--- BEGIN Document section ---

# Another loft



## bcr1 (Jun 9, 2009)

Just wanted to share pics of my new loft I'm building for my flyers. It is 8x8 and is going to have two sections, boys and girls. I started a couple of weeks ago and hope to finish next weekend. I'll probably just start on perches this weekend since it is going to rain. I have done of the walls framed and the trusses built but I didn't take pics.


----------



## ptras (Jun 29, 2010)

bcr1 said:


> Just wanted to share pics of my new loft I'm building for my flyers. It is 8x8 and is going to have two sections, boys and girls. I started a couple of weeks ago and hope to finish next weekend. I'll probably just start on perches this weekend since it is going to rain. I have done of the walls framed and the trusses built but I didn't take pics.


Looks good. Where do you live? Your soil looks a lot like beach sand.


----------



## Ashby Loft (Aug 31, 2007)

NICE. Going to be a good size. Keep posting progress!


----------



## bcr1 (Jun 9, 2009)

I live in northern michigan out in the sticks. No beach sand here


----------



## bcr1 (Jun 9, 2009)

These are the perches I made for my other loft. Gonna make a few dozen for the new one.


----------



## logangrmnr (Jul 14, 2010)

Nice start on the loft. I like the v perch might just use design my self.
Logangrmnr


----------



## rpalmer (Mar 10, 2011)

Looking good. Keep up the good work.


----------



## bcr1 (Jun 9, 2009)

Yesterday was a good day, went from just a floor to all this. Hope to get a llt more done today.


----------



## sky tx (Mar 1, 2005)

2x4 perches??? Are you sure they are heavy enough to handle your birds?


----------



## bcr1 (Jun 9, 2009)

They are working real good so far sky


----------



## sky tx (Mar 1, 2005)

They look "neat" and well made.


----------



## newtopidgeons (Mar 11, 2011)

Super fast and it looks nice.


----------



## rackerman (Jul 29, 2009)

*Brian, Looking good. Keep posting.......

How's the birds doing, any babies yet??*


----------



## bcr1 (Jun 9, 2009)

Thanks for the comments everyone! Had another good day today, didn't get the thunder storms we were supposed to luckily. Got a lot done but its little details that seam like not much. Got the aviaries cut out, the door on, most the trim up, the vents done and the frame for the aviary built. I'm sure I did other things I can't remember right now. Here are a couple of pics. There more in my albums if anyone wants to check them out.


----------



## bcr1 (Jun 9, 2009)

Birds are doing great Russ and I have 3 babies so far. Not to count my pigeons before they hatch but I have two pair on eggs too.


----------



## Shadybug Lofts (Mar 13, 2010)

Is you next one going to be white? It looks great.


----------



## bcr1 (Jun 9, 2009)

--- END Document section ---
--- BEGIN Stored data ---

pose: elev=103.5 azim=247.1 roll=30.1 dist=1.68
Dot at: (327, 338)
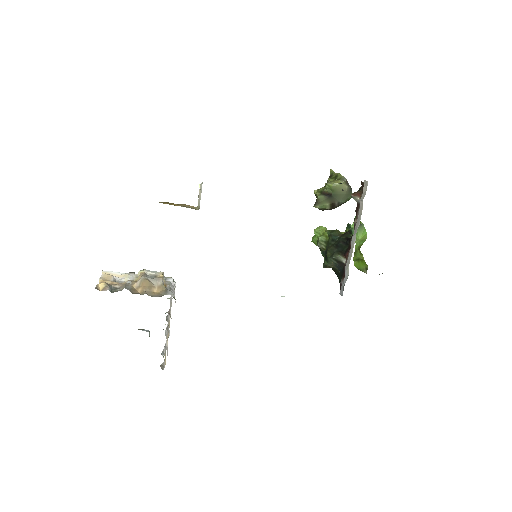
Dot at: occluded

--- END Stored data ---

**Task set:**
- A) In the thread about building a new pigeon loft, what size is the new loft?
- B) Quote the part of the loft-building thread that begins at the words "Thanks for the" and stops after "check them out.".

**Task responses:**
- A) 8x8

- B)
Thanks for the comments everyone! Had another good day today, didn't get the thunder storms we were supposed to luckily. Got a lot done but its little details that seam like not much. Got the aviaries cut out, the door on, most the trim up, the vents done and the frame for the aviary built. I'm sure I did other things I can't remember right now. Here are a couple of pics. There more in my albums if anyone wants to check them out.